Data Domain and NetApp

Data Domain has been a longtime partner of NetApp’s, which is probably one reason that NetApp finally decided to make them an offer. Another reason why it’s right to do this now is that in today’s economy, NetApp could get the best price.

The final reason that NetApp and Data Domain should hook up is that there are not many other major storage vendors that don’t already have a dedicated deduplication appliance or two. If Sun were still around it might make sense for them to think about buying Data Domain but they are out of the picture until Oracle figures out what to do with their storage business. EMC has bought Avamar and invested significantly in Quantum.

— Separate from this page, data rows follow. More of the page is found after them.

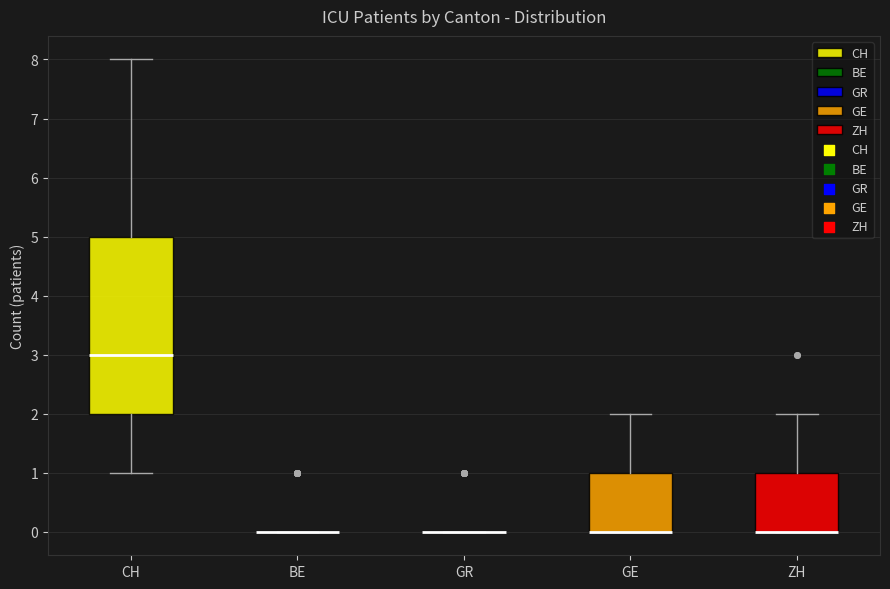

Reading left to right, read every box against the y-axis: the position of its median line, the range the box covers, and the ends of its whiskers. The values are not printed on the chart, so give them approximately, as read against the axis.

CH: median 3, box 2 to 5, whiskers 1 to 8
BE: box collapsed to a line at 0, whiskers 0 to 0
GR: box collapsed to a line at 0, whiskers 0 to 0
GE: median 0 (drawn on the box's lower edge), box 0 to 1, whiskers 0 to 2
ZH: median 0 (drawn on the box's lower edge), box 0 to 1, whiskers 0 to 2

IBM has purchased Diligent, Symantec has PureDisk. HP already has a deduplication product. The only major vendor without dedupe today is HDS.

Data Domain had a lot going for them. They practically defined the target deduplication appliance market. Diligent (now with IBM), Quantum, Sepaton, and others notwithstanding, Data Domain had the largest market share out there and was continuing to experience rapid growth. The fact that Data Domain both supported NAS as well as VTL access modes coupled with their excellent market share made them a prime acquisition on many fronts.

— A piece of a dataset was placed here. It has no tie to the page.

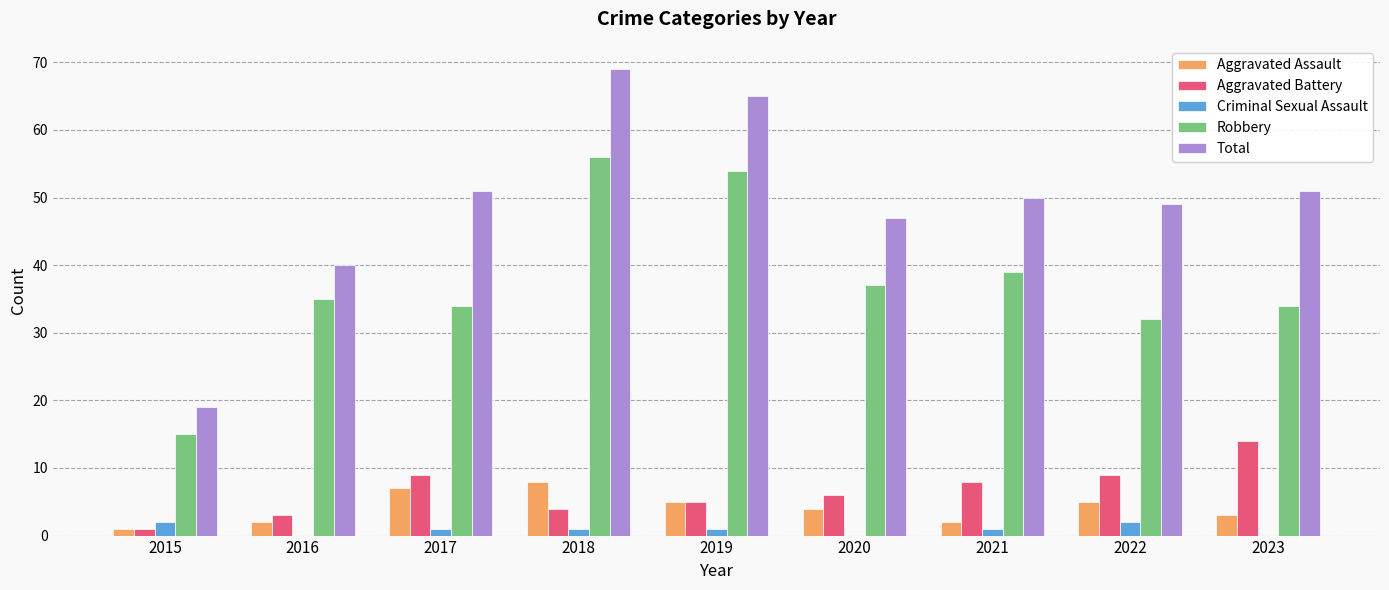

Count the number of data series in this chart.

5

NetApp, of course, has their own deduplication technology which has been very successful in supporting virtual server environments primary storage and was also used to support secondary storage. No doubt over time these two technologies could conceivably merge into one. But don’t hold your breath, some companies have way more than two distinct deduplication technologies which are used for their various products and NetApp may not feel its worthwhile to combine the two technologies in the near future given there two different markets.

All in all, consolidation is necessary evil today.